Magazine

China and the EU: A Tale of Two Summits

COVID-19 has accelerated shifting dynamics in EU-China relations.

By Theresa Fallon for
China and the EU: A Tale of Two Summits

European Council President Charles Michel, right, and European Commission President Ursula von der Leyen participate in a media conference at the conclusion of an EU-China summit, in video conference format, at the European Council in Brussels, Monday, June 22, 2020.

Credit: Yves Herman, Pool Photo via AP

Initially planned for March 2020, the 22nd annual EU-China Summit was held by video-link on June 22 due to the COVID-19 pandemic. This was the second EU-China summit after the March 2019 publication of the European Commission’s paper “EU-China – A strategic outlook,” which labeled China as a “systemic rival.” The paper recognized that “the balance of challenges and opportunities presented by China has shifted” and pointed out that China promoted “alternative models of governance” to those of the EU. The paper also listed a number of other concerns including, inter alia, trade issues and cybersecurity.

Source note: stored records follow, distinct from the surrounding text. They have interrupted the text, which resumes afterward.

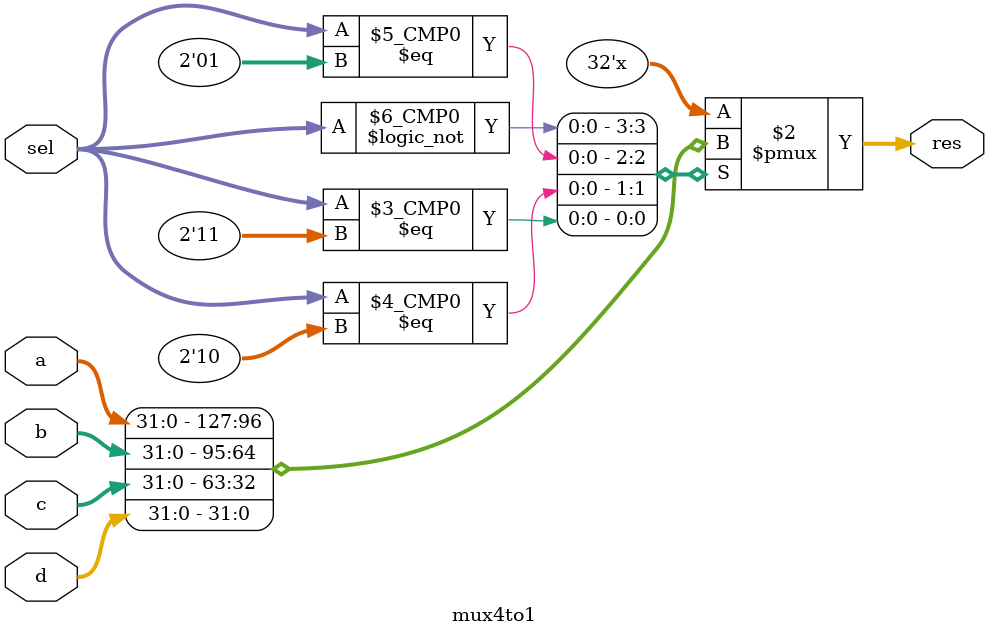
<source format=v>
`timescale 1ns / 1ps

module mux4to1(
    input [31:0]a,b,c,d,
    input [1:0]sel,

    output reg[31:0]res
);
    always @(*) begin
        case (sel)
            2'b00:res=a;
            2'b01:res=b;
            2'b10:res=c;
            2'b11:res=d;
        endcase
    end
endmodule
</source>
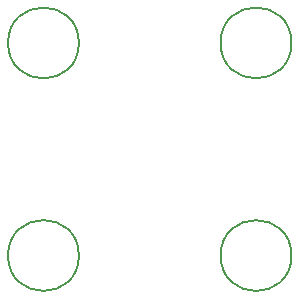
<source format=gbr>
%TF.GenerationSoftware,KiCad,Pcbnew,7.0.6*%
%TF.CreationDate,2023-11-15T13:56:34-06:00*%
%TF.ProjectId,TorqueSensorAmpifierPCB,546f7271-7565-4536-956e-736f72416d70,rev?*%
%TF.SameCoordinates,Original*%
%TF.FileFunction,Other,Comment*%
%FSLAX46Y46*%
G04 Gerber Fmt 4.6, Leading zero omitted, Abs format (unit mm)*
G04 Created by KiCad (PCBNEW 7.0.6) date 2023-11-15 13:56:34*
%MOMM*%
%LPD*%
G01*
G04 APERTURE LIST*
%ADD10C,0.150000*%
G04 APERTURE END LIST*
D10*
%TO.C,H3*%
X82000000Y-91500000D02*
G75*
G03*
X82000000Y-91500000I-3000000J0D01*
G01*
%TO.C,H2*%
X64000000Y-109500000D02*
G75*
G03*
X64000000Y-109500000I-3000000J0D01*
G01*
%TO.C,H1*%
X64000000Y-91500000D02*
G75*
G03*
X64000000Y-91500000I-3000000J0D01*
G01*
%TO.C,H4*%
X82000000Y-109500000D02*
G75*
G03*
X82000000Y-109500000I-3000000J0D01*
G01*
%TD*%
M02*

</source>
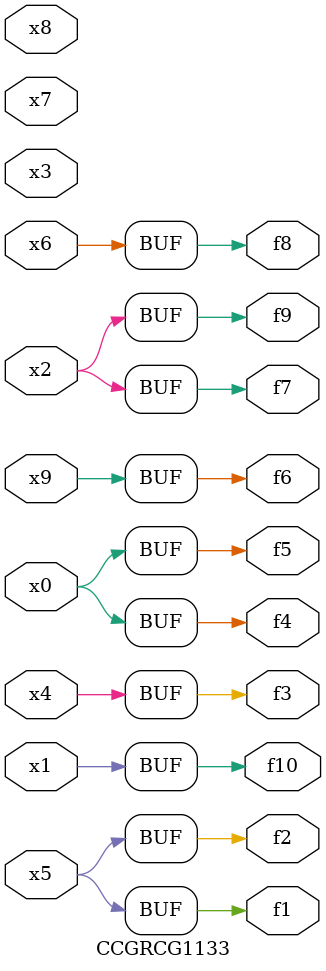
<source format=v>
module CCGRCG1133(
	input x0, x1, x2, x3, x4, x5, x6, x7, x8, x9,
	output f1, f2, f3, f4, f5, f6, f7, f8, f9, f10
);
	assign f1 = x5;
	assign f2 = x5;
	assign f3 = x4;
	assign f4 = x0;
	assign f5 = x0;
	assign f6 = x9;
	assign f7 = x2;
	assign f8 = x6;
	assign f9 = x2;
	assign f10 = x1;
endmodule

</source>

Shortly after the publication of the paper, in April 2019, the EU’s foreign direct investment (FDI) screening mechanism (proposed in 2017) entered into force to investigate foreign takeovers of strategic assets including key infrastructure and high technology. Although applicable to investment from all foreign countries, the mechanism is mainly directed at China. This is even more relevant in the wake of the coronavirus crisis, when many EU member states are in need of cash and tempted to sell off strategic assets. Decisions on FDI under the mechanism are ultimately left to member states, but the mechanism nevertheless represents a clear step forward in this area.

When the EU and China held their annual summit in July 2019, they managed after much negotiation to agree on a joint statement including Chinese commitments on investment rules and market reciprocity, which China did not deliver upon as the EU had expected. Since the 2019 joint statement was agreed to there has also been backsliding on human rights in China, including the arbitrary detention of foreigners and deeply concerning reports on the treatment of ethnic minorities.

The 2020 summit was colored by those developments, as well as the consequences of the COVID-19 pandemic and events in Hong Kong. When the pandemic hit Europe, individual EU member states initially refused to share medical supplies. China promptly stepped in to furnish them. However, China’s rather clunky propaganda left a bad taste, especially since European leaders were asked to be discreet about the aid they sent to Wuhan at the beginning of the COVID-19 pandemic. By contrast, China has trumpeted its “mask diplomacy,” often conflating sales with aid and suggesting that the EU was not there to help. Beijing’s propaganda drew concern in Brussels, as seen in a blog post by EU High Representative Josep Borrell on a “battle of narratives” between the EU and China. China’s Ministry of Foreign Affairs and state-controlled media even created fake news suggesting the virus did not originate in Wuhan.

But the paradox of propaganda, as exposed by Pew Research polling, is that the more Europeans were exposed to China the less they liked it. European public opinion thus turned against China.